:: Exercise inputs
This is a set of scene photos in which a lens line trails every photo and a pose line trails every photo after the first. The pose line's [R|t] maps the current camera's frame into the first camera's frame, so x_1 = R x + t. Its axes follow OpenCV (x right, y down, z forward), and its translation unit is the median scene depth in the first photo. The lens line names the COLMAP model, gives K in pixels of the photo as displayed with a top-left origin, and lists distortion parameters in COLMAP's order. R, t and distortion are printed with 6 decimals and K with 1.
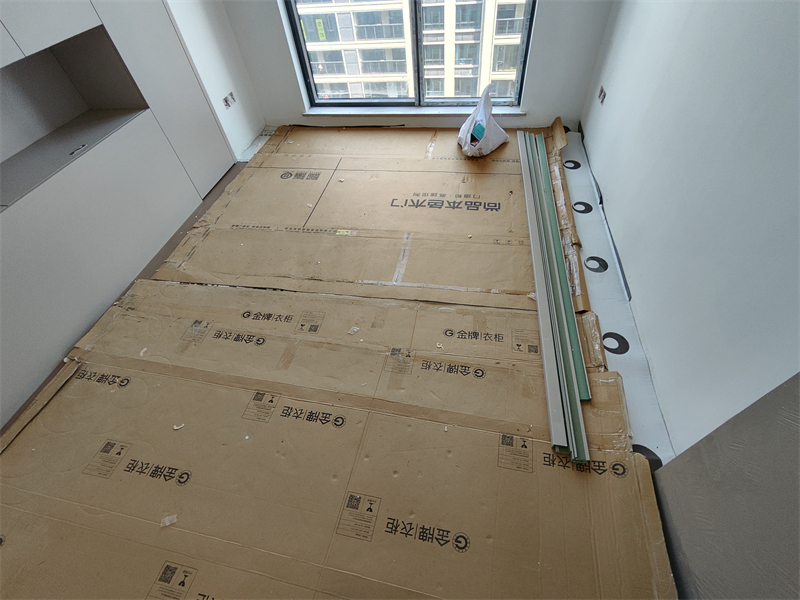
lens RADIAL K [[364.3, 0, 416.2], [0, 364.3, 318.5], [0, 0, 1]] dist [-0.005008, 0.000242]
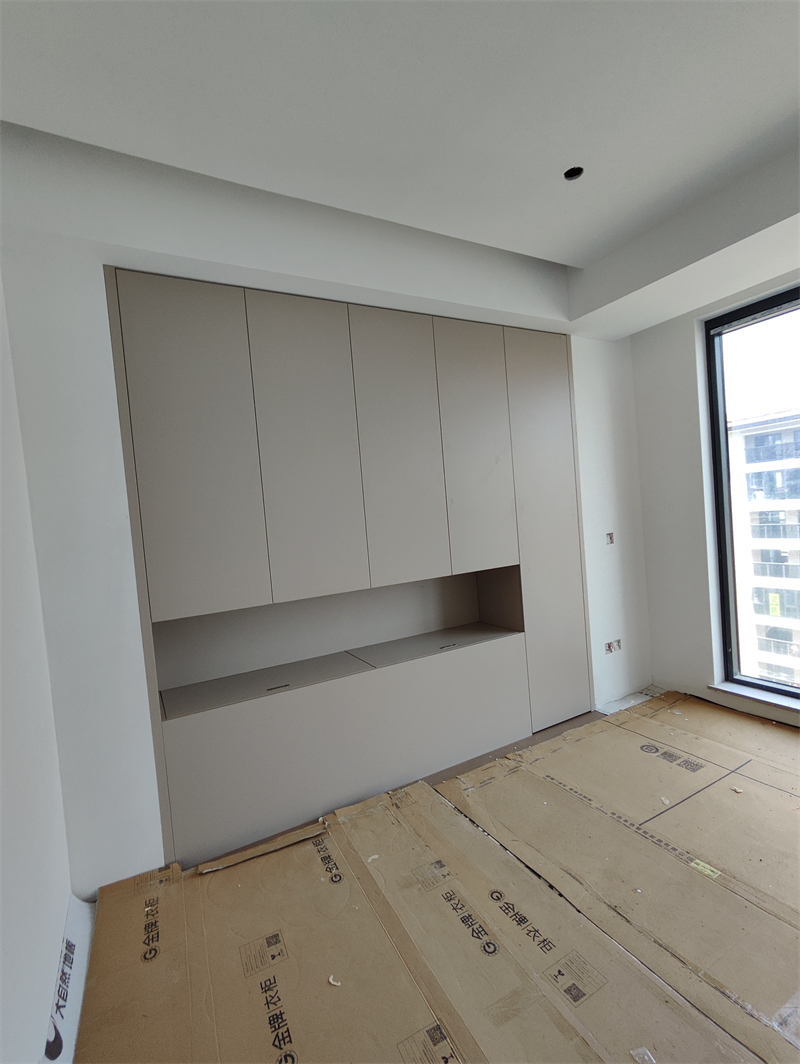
lens RADIAL K [[484.5, 0, 386.3], [0, 484.5, 516.2], [0, 0, 1]] dist [-0.005008, 0.000242]
pose [[0.603648, 0.014207, -0.797125, 0.090359], [-0.588580, 0.682349, -0.433559, 0.012866], [0.537757, 0.730889, 0.420260, -0.013107]]
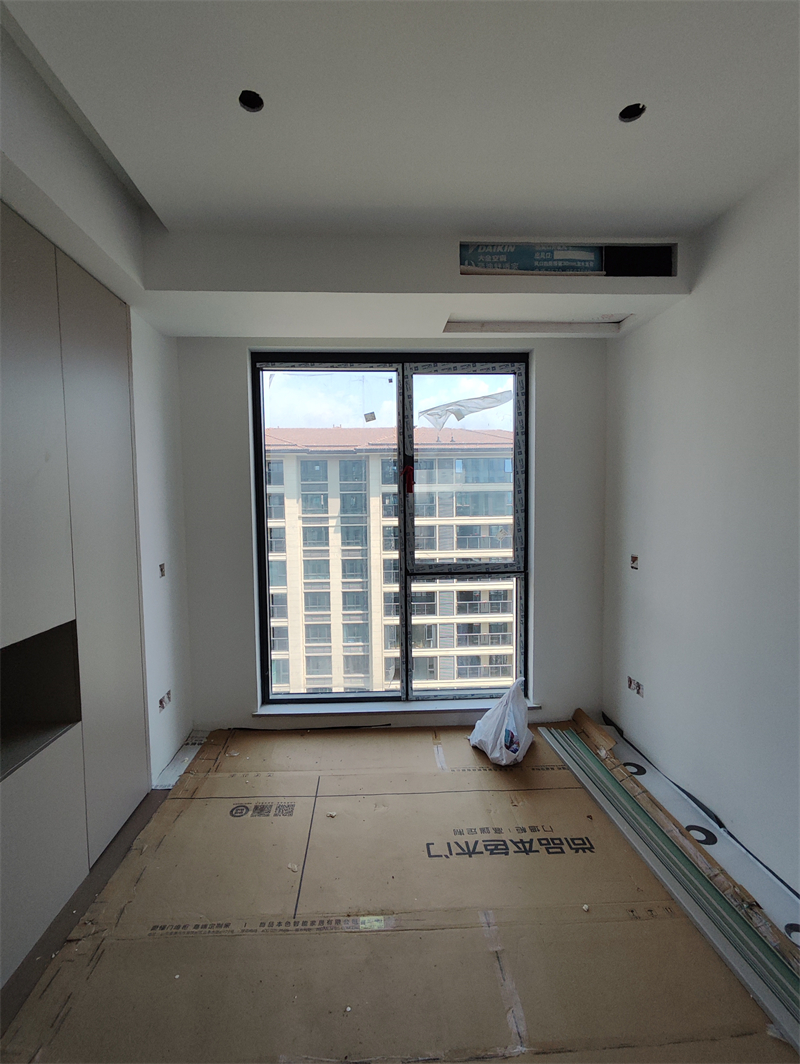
lens RADIAL K [[478.5, 0, 400.0], [0, 478.5, 532.0], [0, 0, 1]] dist [-0.022965, 0.009372]
pose [[0.980947, 0.041073, 0.189886, -0.287897], [0.113720, 0.671061, -0.732629, -0.092052], [-0.157516, 0.740264, 0.653604, 0.066100]]
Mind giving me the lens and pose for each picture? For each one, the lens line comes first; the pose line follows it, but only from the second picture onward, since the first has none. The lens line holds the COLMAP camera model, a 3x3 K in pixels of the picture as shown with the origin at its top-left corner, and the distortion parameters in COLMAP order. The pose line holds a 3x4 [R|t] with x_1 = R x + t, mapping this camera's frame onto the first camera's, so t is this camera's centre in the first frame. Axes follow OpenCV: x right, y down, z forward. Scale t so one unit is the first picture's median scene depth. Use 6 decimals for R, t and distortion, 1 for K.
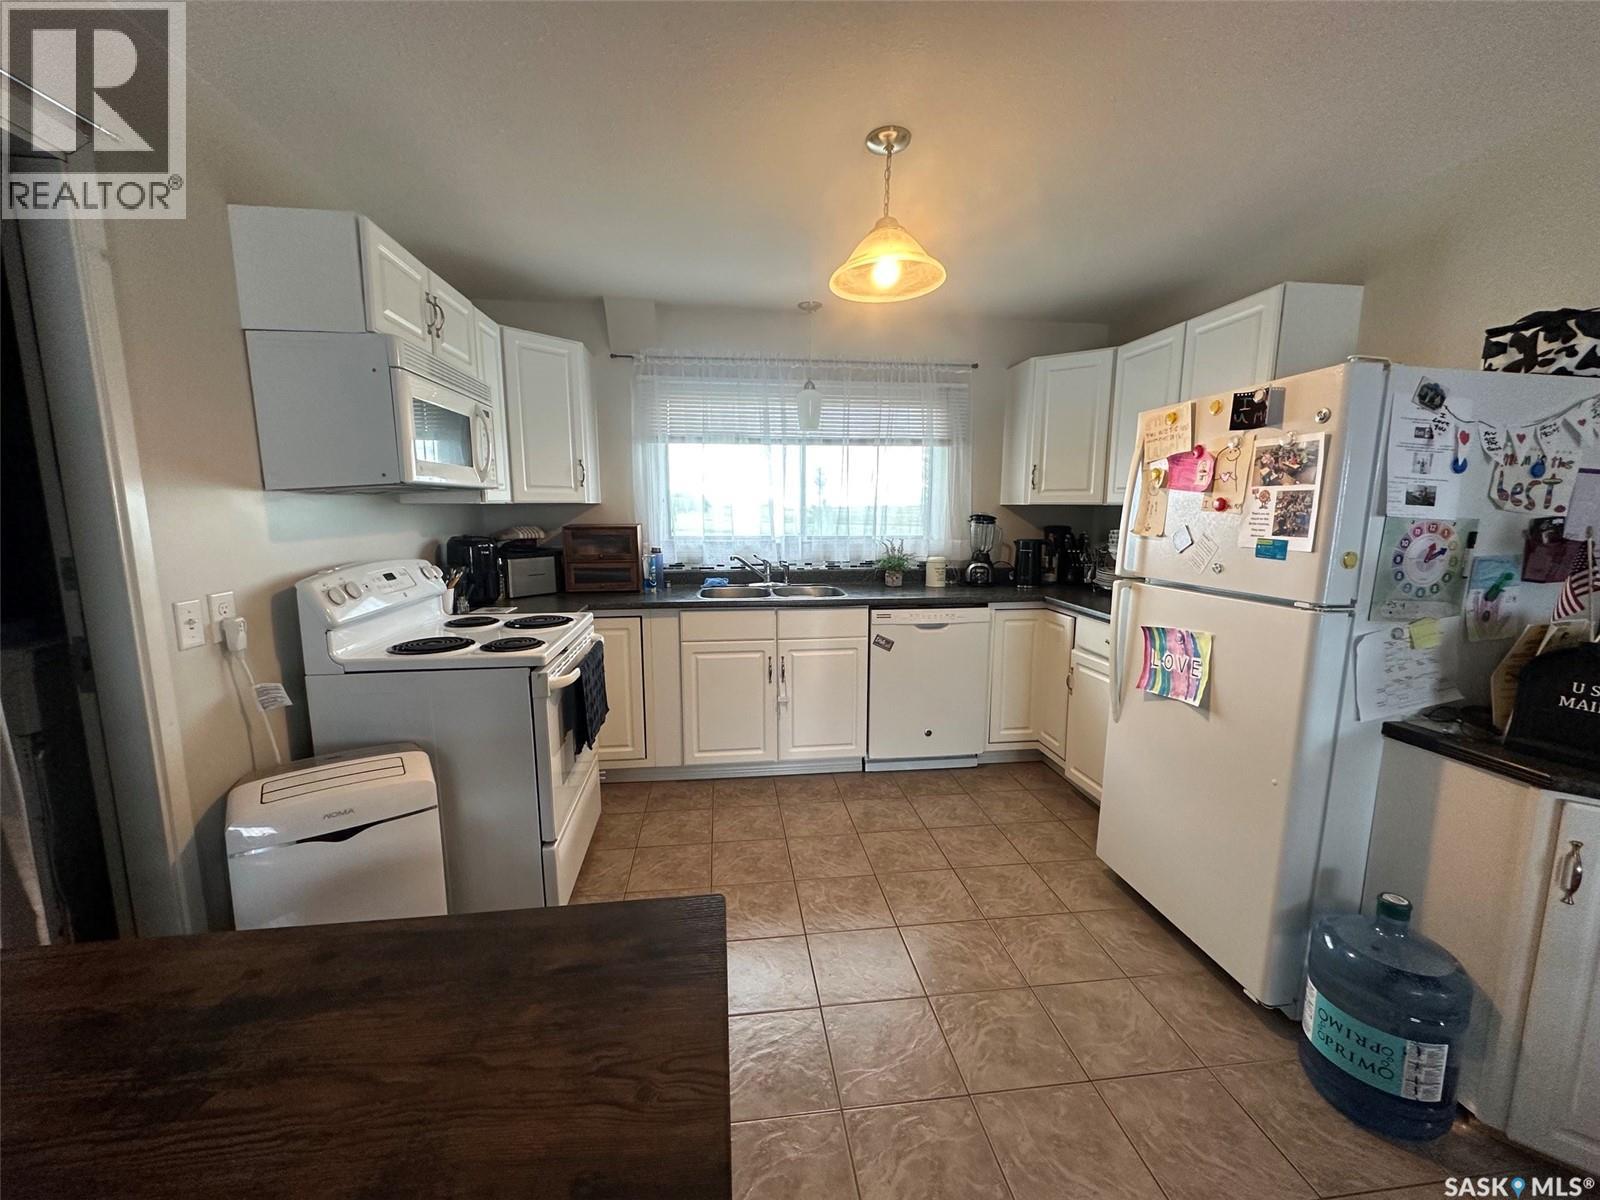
lens RADIAL K [[640.2, 0, 796.6], [0, 640.2, 601.6], [0, 0, 1]] dist [-0.000480, 0.000180]
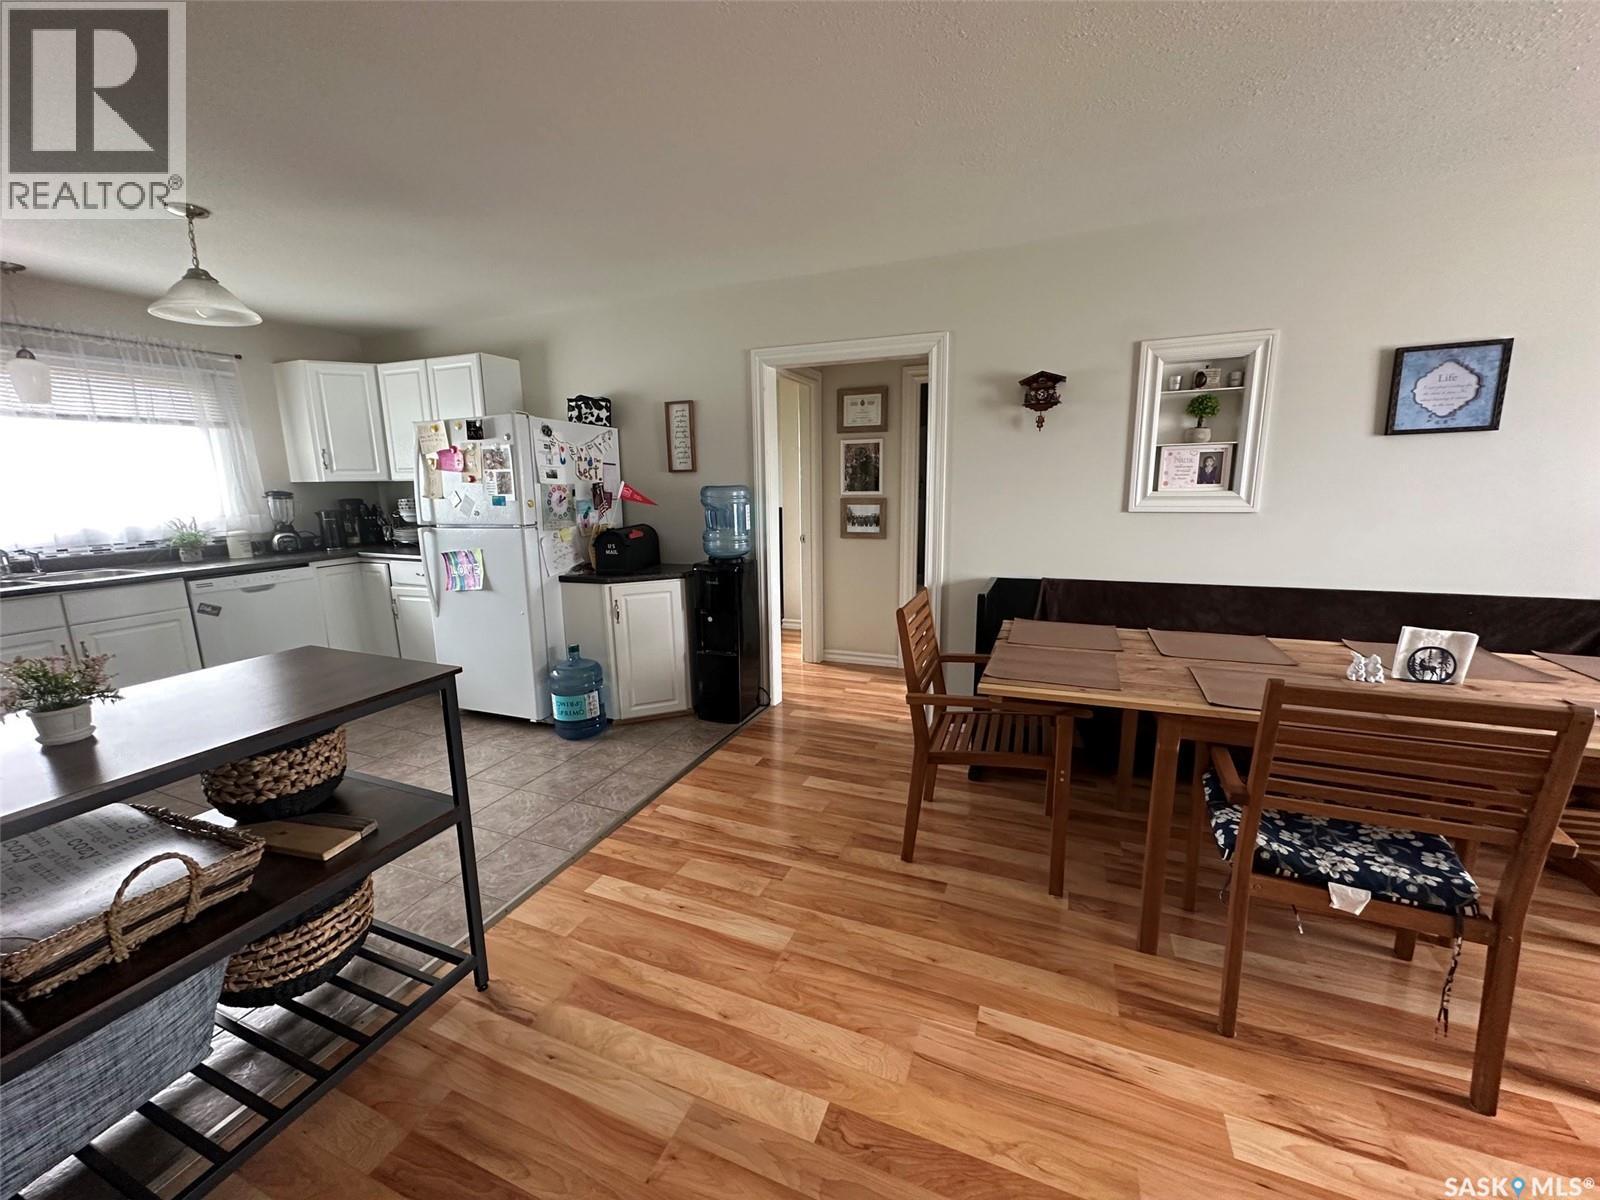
lens RADIAL K [[640.2, 0, 796.6], [0, 640.2, 601.6], [0, 0, 1]] dist [-0.000480, 0.000180]
pose [[0.500737, -0.172956, 0.848144, -0.537367], [0.143576, 0.982857, 0.115661, 0.127115], [-0.853609, 0.063857, 0.516985, -0.797777]]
::::
▶ **Problem statement**: Could you output every entry exactly as written, skipping the pictures?

▶ **Result of the exercise**:
This is a set of scene photos in which a lens line trails every photo and a pose line trails every photo after the first. The pose line's [R|t] maps the current camera's frame into the first camera's frame, so x_1 = R x + t. Its axes follow OpenCV (x right, y down, z forward), and its translation unit is the median scene depth in the first photo. The lens line names the COLMAP model, gives K in pixels of the photo as displayed with a top-left origin, and lists distortion parameters in COLMAP's order. R, t and distortion are printed with 6 decimals and K with 1.
lens RADIAL K [[364.3, 0, 416.2], [0, 364.3, 318.5], [0, 0, 1]] dist [-0.005008, 0.000242]
lens RADIAL K [[484.5, 0, 386.3], [0, 484.5, 516.2], [0, 0, 1]] dist [-0.005008, 0.000242]
pose [[0.603648, 0.014207, -0.797125, 0.090359], [-0.588580, 0.682349, -0.433559, 0.012866], [0.537757, 0.730889, 0.420260, -0.013107]]
lens RADIAL K [[478.5, 0, 400.0], [0, 478.5, 532.0], [0, 0, 1]] dist [-0.022965, 0.009372]
pose [[0.980947, 0.041073, 0.189886, -0.287897], [0.113720, 0.671061, -0.732629, -0.092052], [-0.157516, 0.740264, 0.653604, 0.066100]]
Mind giving me the lens and pose for each picture? For each one, the lens line comes first; the pose line follows it, but only from the second picture onward, since the first has none. The lens line holds the COLMAP camera model, a 3x3 K in pixels of the picture as shown with the origin at its top-left corner, and the distortion parameters in COLMAP order. The pose line holds a 3x4 [R|t] with x_1 = R x + t, mapping this camera's frame onto the first camera's, so t is this camera's centre in the first frame. Axes follow OpenCV: x right, y down, z forward. Scale t so one unit is the first picture's median scene depth. Use 6 decimals for R, t and distortion, 1 for K.
lens RADIAL K [[640.2, 0, 796.6], [0, 640.2, 601.6], [0, 0, 1]] dist [-0.000480, 0.000180]
lens RADIAL K [[640.2, 0, 796.6], [0, 640.2, 601.6], [0, 0, 1]] dist [-0.000480, 0.000180]
pose [[0.500737, -0.172956, 0.848144, -0.537367], [0.143576, 0.982857, 0.115661, 0.127115], [-0.853609, 0.063857, 0.516985, -0.797777]]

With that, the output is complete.